Страница 37 из 40
Нам и впрямь добро смотали руки, кровь еле ходила, а от веревок за полверсты несло чарами. Прежде не видала такого колдовства, но как только последний узел затянулся, почуяла, что и лучину, зажечь не смогу — силу мою, что ветер унес.
— Х-х-хорошо, — скорчив мерзкую рожу, передразнил Туга. — Хорошо связанные они ворожить не смогли бы, или, по-твоему, здоровье кузнецу сквозняком притащило?
Парень стыдливо глядел из-под бровей и молчал. Старший колдун осмотрел вязки Досады, проверил веревки Яра и ухватил меня за запястья. Зажав кулаки, я задрожала. Кощей дернулся, каменная кладка стены затрещала.
— Чего тут у нас? — заботливо засюсюкал Туга, даже не обернувшись на Бессмертного. — Сама трясешься, товарищ твой темницу разнести решил…
— Она! Она кузнеца излечила! — вякнул молодой чародей.
— Закрой рот! — гаркнул пучеглазый.
Его пальцы силой разжали мои кулаки, я всхлипнула от боли и накопившейся усталости. Туга повертел мою ладонь, внимательно вглядываясь в знаки под кожей, и наконец, отпустил.
— Иди во двор, да поживее, скажи — казнь откладывается, — колдун говорил тихо и сухо.
— Так государь велел… — попытался возразить молодец.

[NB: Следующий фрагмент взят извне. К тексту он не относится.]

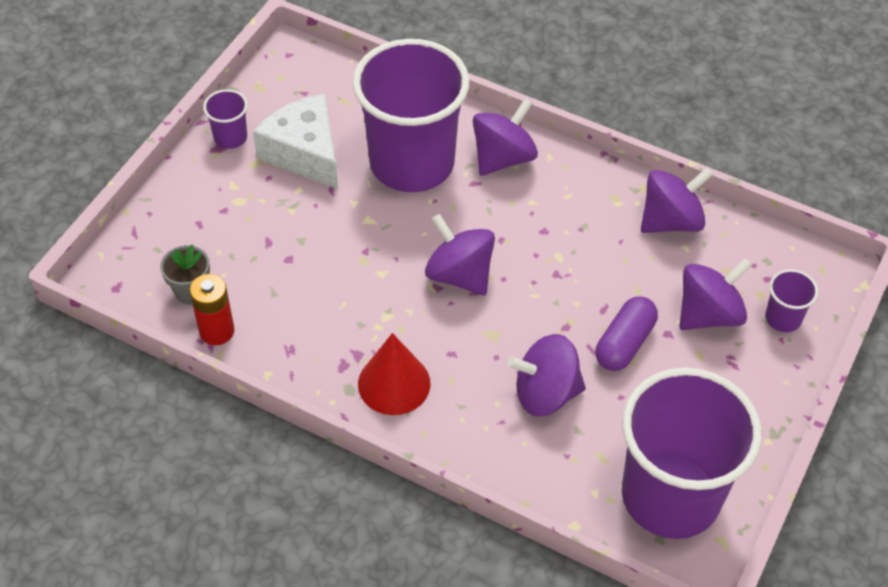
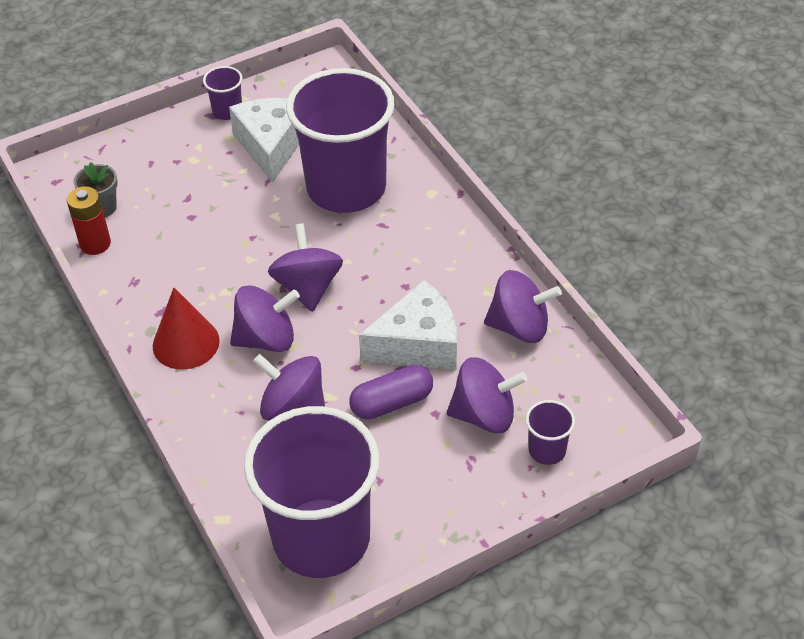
camera: 35 degrees right, 5 degrees down
(503, 158) = (423, 215): purple spinning top -> purple spinning top (266, 339)
(600, 279) = (418, 344): none -> white cheese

— Живее, — так же спокойно повторил Туга. — Плаха и твою голову примет, коли перечить вздумаешь. Я ведь могу сказать царю, что ты вот это пропустил, — он снова схватил меня за руку и дернул, показывая чернеющие руны.
Паренек тут же скрипнул дверью и торопливо застучал каблуками по коридору. Колдун брезгливо обтер руки подолом, словно не девицу трогал, а жабу скользкую, и подошел ближе к Кощею:
— Решили, значит, надуть Кышека.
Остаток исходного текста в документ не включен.